Recommendations 4 to 22 in the report are a variety of proposals for adjustments in the complaints process, improvements to the processes for dealing with complaints, designed to ensure it continues to operate in a streamlined manner. They also promote education of the community around the evils of racism. These are sensible recommendations, so I commend the committee for its recommendations on those matters. I wholeheartedly support the recommendations, because whatever issues and inconsistencies have occurred in the complaints process—and there have been a few of them—have been the fuel that those seeking to unwind 18C have poured on the fire of this concocted debate. It has been, frankly, a concocted debate, and an ideological one.

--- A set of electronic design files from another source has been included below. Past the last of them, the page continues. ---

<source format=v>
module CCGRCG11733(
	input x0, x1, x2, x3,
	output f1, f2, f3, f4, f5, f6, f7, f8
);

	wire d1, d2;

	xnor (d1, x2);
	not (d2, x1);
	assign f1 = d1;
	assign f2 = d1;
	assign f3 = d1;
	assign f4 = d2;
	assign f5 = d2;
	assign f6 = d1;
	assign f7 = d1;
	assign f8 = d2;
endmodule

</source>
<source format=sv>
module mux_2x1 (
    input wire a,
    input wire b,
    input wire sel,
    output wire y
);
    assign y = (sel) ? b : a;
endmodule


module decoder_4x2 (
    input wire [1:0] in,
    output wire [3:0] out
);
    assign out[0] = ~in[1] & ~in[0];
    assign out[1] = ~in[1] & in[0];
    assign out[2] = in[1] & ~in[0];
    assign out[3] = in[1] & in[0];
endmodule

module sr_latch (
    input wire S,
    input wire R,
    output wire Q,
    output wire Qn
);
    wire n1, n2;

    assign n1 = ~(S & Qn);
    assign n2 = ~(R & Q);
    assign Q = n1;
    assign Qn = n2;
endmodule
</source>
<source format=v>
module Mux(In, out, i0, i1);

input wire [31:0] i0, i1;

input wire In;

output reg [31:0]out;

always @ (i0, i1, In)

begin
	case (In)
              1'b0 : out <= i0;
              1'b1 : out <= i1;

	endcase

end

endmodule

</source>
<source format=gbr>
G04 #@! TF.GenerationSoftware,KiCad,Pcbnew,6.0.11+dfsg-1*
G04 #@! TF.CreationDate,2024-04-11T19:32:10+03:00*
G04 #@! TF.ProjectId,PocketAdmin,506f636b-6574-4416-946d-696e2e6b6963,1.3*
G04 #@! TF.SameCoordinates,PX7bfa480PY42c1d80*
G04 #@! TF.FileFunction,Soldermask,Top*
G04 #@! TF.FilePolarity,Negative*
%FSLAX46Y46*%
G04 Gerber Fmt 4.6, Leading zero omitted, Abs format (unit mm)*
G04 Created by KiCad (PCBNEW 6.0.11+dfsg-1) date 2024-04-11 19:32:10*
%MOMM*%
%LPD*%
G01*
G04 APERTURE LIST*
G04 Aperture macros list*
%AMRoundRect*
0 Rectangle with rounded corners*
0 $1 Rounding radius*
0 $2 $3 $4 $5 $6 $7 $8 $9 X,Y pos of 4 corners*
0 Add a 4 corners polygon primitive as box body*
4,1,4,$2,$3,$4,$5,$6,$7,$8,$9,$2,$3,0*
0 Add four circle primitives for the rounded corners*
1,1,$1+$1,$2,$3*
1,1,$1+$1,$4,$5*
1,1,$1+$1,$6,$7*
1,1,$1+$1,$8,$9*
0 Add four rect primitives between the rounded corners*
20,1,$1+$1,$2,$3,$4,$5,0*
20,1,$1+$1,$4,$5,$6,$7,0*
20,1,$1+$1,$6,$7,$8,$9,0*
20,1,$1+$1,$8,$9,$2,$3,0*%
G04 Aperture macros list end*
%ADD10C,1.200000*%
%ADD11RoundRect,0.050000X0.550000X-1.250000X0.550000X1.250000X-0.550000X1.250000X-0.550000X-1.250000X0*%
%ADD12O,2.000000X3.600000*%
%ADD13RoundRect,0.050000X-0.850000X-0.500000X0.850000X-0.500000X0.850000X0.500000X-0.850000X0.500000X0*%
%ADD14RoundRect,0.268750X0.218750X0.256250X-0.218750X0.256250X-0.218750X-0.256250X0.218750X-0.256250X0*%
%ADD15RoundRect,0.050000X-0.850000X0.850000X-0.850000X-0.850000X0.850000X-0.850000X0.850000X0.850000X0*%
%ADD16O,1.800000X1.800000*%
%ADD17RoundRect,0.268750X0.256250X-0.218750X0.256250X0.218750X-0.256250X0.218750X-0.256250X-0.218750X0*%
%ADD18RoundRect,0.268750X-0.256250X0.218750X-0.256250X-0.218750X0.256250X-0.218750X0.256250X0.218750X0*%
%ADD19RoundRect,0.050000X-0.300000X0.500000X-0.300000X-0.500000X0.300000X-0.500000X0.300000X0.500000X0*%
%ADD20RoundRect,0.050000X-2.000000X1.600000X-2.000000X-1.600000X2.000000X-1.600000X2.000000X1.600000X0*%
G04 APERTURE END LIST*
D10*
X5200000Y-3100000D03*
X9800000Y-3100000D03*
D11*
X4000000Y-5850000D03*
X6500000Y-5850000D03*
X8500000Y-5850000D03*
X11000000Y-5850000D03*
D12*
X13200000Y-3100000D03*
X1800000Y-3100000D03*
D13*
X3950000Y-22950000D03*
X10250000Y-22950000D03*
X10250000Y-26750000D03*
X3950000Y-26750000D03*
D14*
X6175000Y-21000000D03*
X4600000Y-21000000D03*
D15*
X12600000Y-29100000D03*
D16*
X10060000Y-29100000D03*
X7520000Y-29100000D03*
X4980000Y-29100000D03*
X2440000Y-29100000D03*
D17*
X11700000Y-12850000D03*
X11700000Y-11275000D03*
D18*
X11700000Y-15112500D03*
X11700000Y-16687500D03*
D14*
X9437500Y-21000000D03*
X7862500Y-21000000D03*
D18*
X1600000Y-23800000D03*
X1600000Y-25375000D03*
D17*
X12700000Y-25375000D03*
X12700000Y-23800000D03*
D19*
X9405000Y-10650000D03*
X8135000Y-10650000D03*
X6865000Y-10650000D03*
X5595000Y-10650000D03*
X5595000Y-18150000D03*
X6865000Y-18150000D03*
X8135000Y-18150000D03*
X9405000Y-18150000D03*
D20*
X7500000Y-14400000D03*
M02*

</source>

It is important to note that the RDA is not designed to create litigation; indeed, only a tiny fraction of RDA complaints end up in court. RDA complaints are conciliated with the assistance of the Australian Human Rights Commission, and that conciliation allows victims of racism to work with perpetrators to resolve their dispute in a mutually agreeable manner. The process is confidential and need not involve lawyers. The conciliator does not ‘decide’ anything; the parties are guided towards resolution of the issue themselves. Outcomes can include an apology, change of policy, or compensation as worked out by the parties. The conciliation process works very well, but of course it can be improved, and the committee has made a number of sensible suggestions there.

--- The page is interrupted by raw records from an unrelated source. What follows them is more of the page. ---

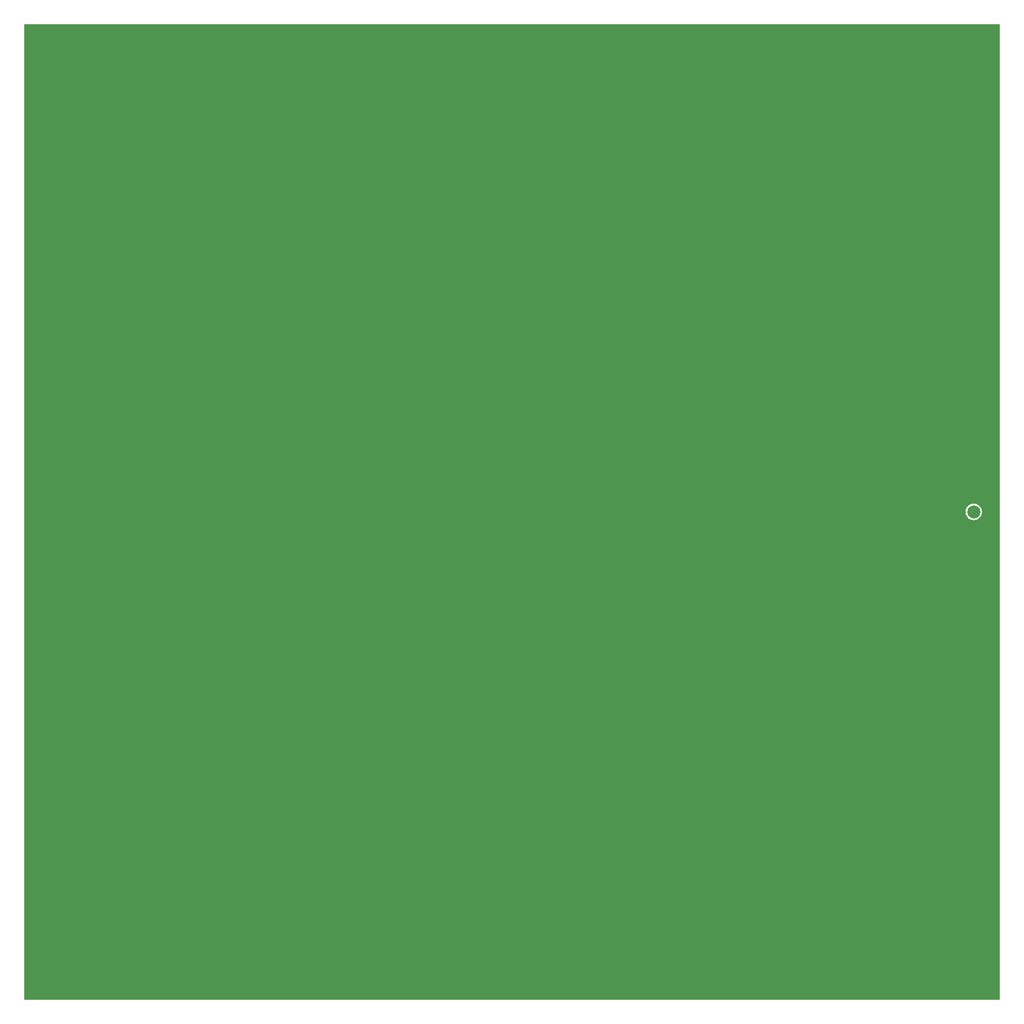
<source format=gbr>
%TF.GenerationSoftware,Altium Limited,Altium Designer,19.0.15 (446)*%
G04 Layer_Physical_Order=2*
G04 Layer_Color=16711680*
%FSLAX45Y45*%
%MOMM*%
%TF.FileFunction,Copper,L2,Bot,Signal*%
%TF.Part,Single*%
G01*
G75*
%TA.AperFunction,ViaPad*%
%ADD11C,2.00000*%
G36*
X15000000Y0D02*
X0D01*
Y15000000D01*
X15000000D01*
Y0D01*
D02*
G37*
%LPC*%
G36*
X14600000Y7626482D02*
X14567264Y7622172D01*
X14536758Y7609537D01*
X14510564Y7589436D01*
X14490463Y7563241D01*
X14477827Y7532736D01*
X14473518Y7500000D01*
X14477827Y7467264D01*
X14490463Y7436759D01*
X14510564Y7410564D01*
X14536758Y7390463D01*
X14567264Y7377828D01*
X14600000Y7373518D01*
X14632736Y7377828D01*
X14663242Y7390463D01*
X14689436Y7410564D01*
X14709537Y7436759D01*
X14722173Y7467264D01*
X14726482Y7500000D01*
X14722173Y7532736D01*
X14709537Y7563241D01*
X14689436Y7589436D01*
X14663242Y7609537D01*
X14632736Y7622172D01*
X14600000Y7626482D01*
D02*
G37*
%LPD*%
D11*
Y7500000D02*
D03*
%TF.MD5,49c8041adc6d0f8e2f0b3256620225c6*%
M02*

</source>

I ask those in favour of winding back section 18C, or removing it in its entirety, exactly what form of racial hate speech they wish they could use now that section 18C currently prevents them from using. What is it that they want to say that is so important? I have seen racism and hate speech on display up close and personal. It is ugly, it is hateful, it is disturbing and it goes to the core of one’s being as a human being. It brings individuals who use it down and brings the entire society down, and of course it affects the victims. It goes against the basic decency and fairness that should be the foremost factor in our relations with each other. While I have seen the worst of people in this respect, I have also seen the best. Australia is a successful multicultural nation, and most Australians embrace all the wonderful things that come from living in such a diverse population. If you do not believe me, I have to mention my electorate of Wills. It is a very diverse electorate. Sixty per cent of the population come from culturally and linguistically diverse backgrounds.

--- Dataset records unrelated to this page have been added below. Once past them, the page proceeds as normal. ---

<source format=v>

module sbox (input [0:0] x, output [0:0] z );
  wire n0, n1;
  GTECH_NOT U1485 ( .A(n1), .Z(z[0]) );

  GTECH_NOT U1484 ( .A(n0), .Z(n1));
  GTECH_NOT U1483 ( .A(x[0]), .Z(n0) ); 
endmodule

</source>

Prejudice and bigotry are things that Australians en masse abhor and reject. Section 18C of the RDA captures those values very effectively, and on that basis it is important that we maintain 18C in its current form. I welcome this report, as it represents a part victory against those who still think the greatest priority for the Australian government should be legislating to give a green light to racist hate speech in our country. This government is an abject failure in prioritising what is actually important to Australians. I know I speak for my Labor colleagues when I say that our party values multiculturalism and believes that protections against racial hate speech are worth keeping. I hope—it may be a forlorn hope—that the findings of this report will be used by the Prime Minister to kill off attempts to water down 18C and the vital protections it provides. I might say that the Prime Minister should probably heed the advice provided in recommendation 2 of the report, which says:

Recognising the profound impacts of serious forms of racism, the committee recommends that leaders of the Australian community and politicians exercise their freedom of speech to identify and condemn racially hateful and discriminatory speech where it occurs in public.

I hope he will also refer his Attorney-General to that recommendation.

We see no evidence that the Prime Minister will stand up for ethnic communities. If he does not, we will do what we have always done: we will stand up together. We will oppose hate speech and join our voices in a loud chorus to oppose these unnecessary and ideological changes, and we will do so because it makes Australia a better country.